Gordon is an accomplished educator with over 20 years of teaching and research experience. She is currently a Professor of Physiology and Biophysics at the University of Washington (UW) in Seattle, where she was promoted from both assistant and associate professorships. She has also served as an Assistant Professor of Physiology at the University of Texas Southwestern Medical Center. As a postdoc, she worked as a Senior Fellow at the Howard Hughes Medical Institute at UW on structure and function of cyclic nucleotide gated ion channels involved in sensory transduction.
She inspires others to reach their potential through her own achievements. She is the first woman Editor-in-Chief of the Journal of General Physiology, which is the premier journal for ion channel research. She has served as Chair of the Board of Scientific Counselors of the National Heart, Lung and Blood Institute of the National Institutes of Health (NIH). She has extensive experience reviewing grant applications of other scientists via her service on NIH study sections and other review panels, and she has been elected to various positions in scientific societies.
Gordon instills a love of learning through her extensive lectures at schools in the U.S. and abroad, including the Universities of California, Wisconsin and Arizona State, the Kobe University School of Medicine in Japan, the National Autonomous University of Mexico, and at conferences including the Gordon Research Conference on Ion Channels, the Biophysical Society Meeting, the International Ion Channel Conference in China, and many others in the past 16 years.
Gordon's passion for her work is clear, as she has published over 40 research articles in journals including Neuron, Biophysical Journal, Biochemistry, Journal of General Physiology (JGP), Journal of Neuroscience, Nature Neuroscience, Journal of Biological Chemistry, and eLife.
Her dedication to her students and colleagues is without question, as she has consistently served the University of Washington community through work with the Faculty Senate, as chair of the graduate program in Physiology and Biophysics recruitment committee, as Diversity and Inclusion Coordinator for her department, and as founder of Hit the Ground Running, a professional development program for postdoctoral scholars at UW.
Gordon is an innovator, a mentor to students and postdoctoral scholars, a fantastic scientist, a valued member of the Brown University community and a colleague to scientists around the world. However, perhaps of particular note, is her commitment to enhancing the lives of others and her heightened sense of social consciousness.

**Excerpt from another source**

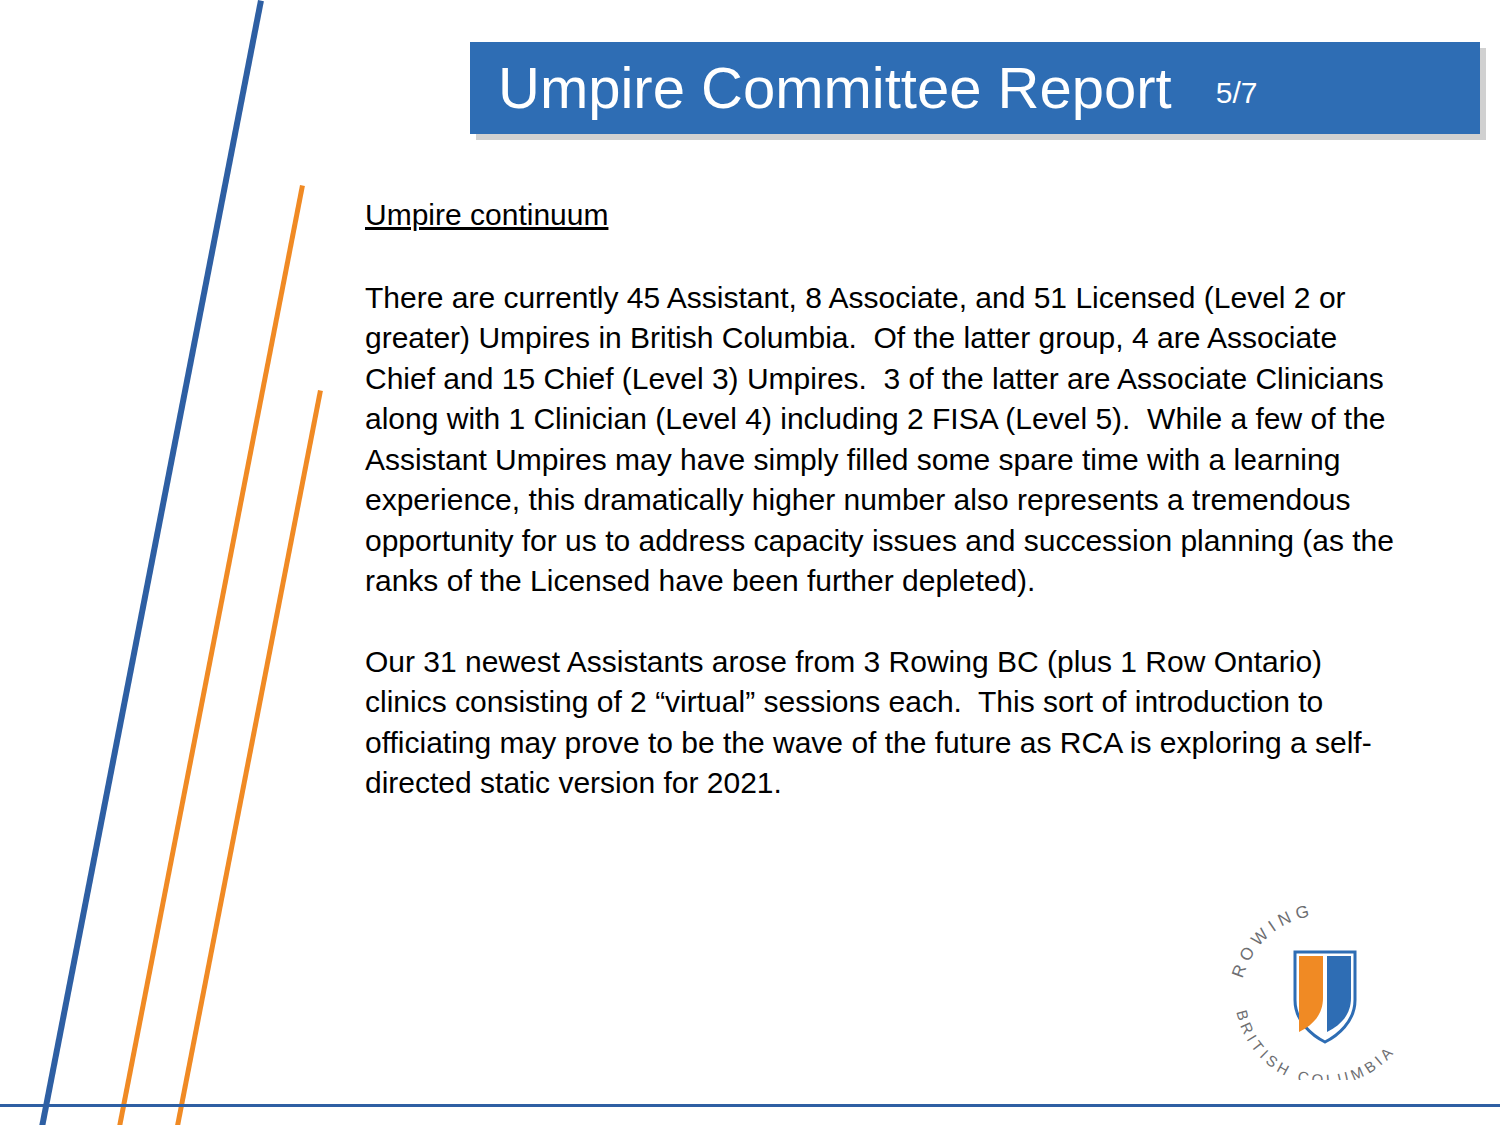Umpire Committee Report 5/7
Umpire continuum
There are currently 45 Assistant, 8 Associate, and 51 Licensed (Level 2 or greater) Umpires in British Columbia. Of the latter group, 4 are Associate Chief and 15 Chief (Level 3) Umpires. 3 of the latter are Associate Clinicians along with 1 Clinician (Level 4) including 2 FISA (Level 5). While a few of the Assistant Umpires may have simply filled some spare time with a learning experience, this dramatically higher number also represents a tremendous opportunity for us to address capacity issues and succession planning (as the ranks of the Licensed have been further depleted).
Our 31 newest Assistants arose from 3 Rowing BC (plus 1 Row Ontario) clinics consisting of 2 “virtual” sessions each. This sort of introduction to officiating may prove to be the wave of the future as RCA is exploring a self-directed static version for 2021.
ROWING BRITISH COLUMBIA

Two editorials published by Gordon demonstrate her advocacy for women in science and, in particular, her dedication to correcting gender discrimination. One such example is in Getting nowhere fast: the lack of gender equity in the physiology community, (2014, Journal of General Physiology), in which she calls for a cultural change in the academic workplace to rethink policies and practices that result in the loss of diversity and to "...take personal responsibility for identifying implicit biases and acknowledging their potential for harm, and seeking out ways to ensure our actions reflect only the values of fairness and justice that we all share."
In 2018, Gordon published an article in the JGP, The Junior Faculty Networking Cohort: Filling a gap in support for our community. She stressed the importance of increasing the representation of women in JGP to reduce bias and sexual harassment. "I take responsibility for identifying and addressing equity needs within my sphere of influence."
As noted by Zimmerman, "in the Brown tradition, she doesn't just do her assigned job--she institutes reforms and constructive changes for the common good. She is a wonderful example of what we expect and value in our Brown graduates."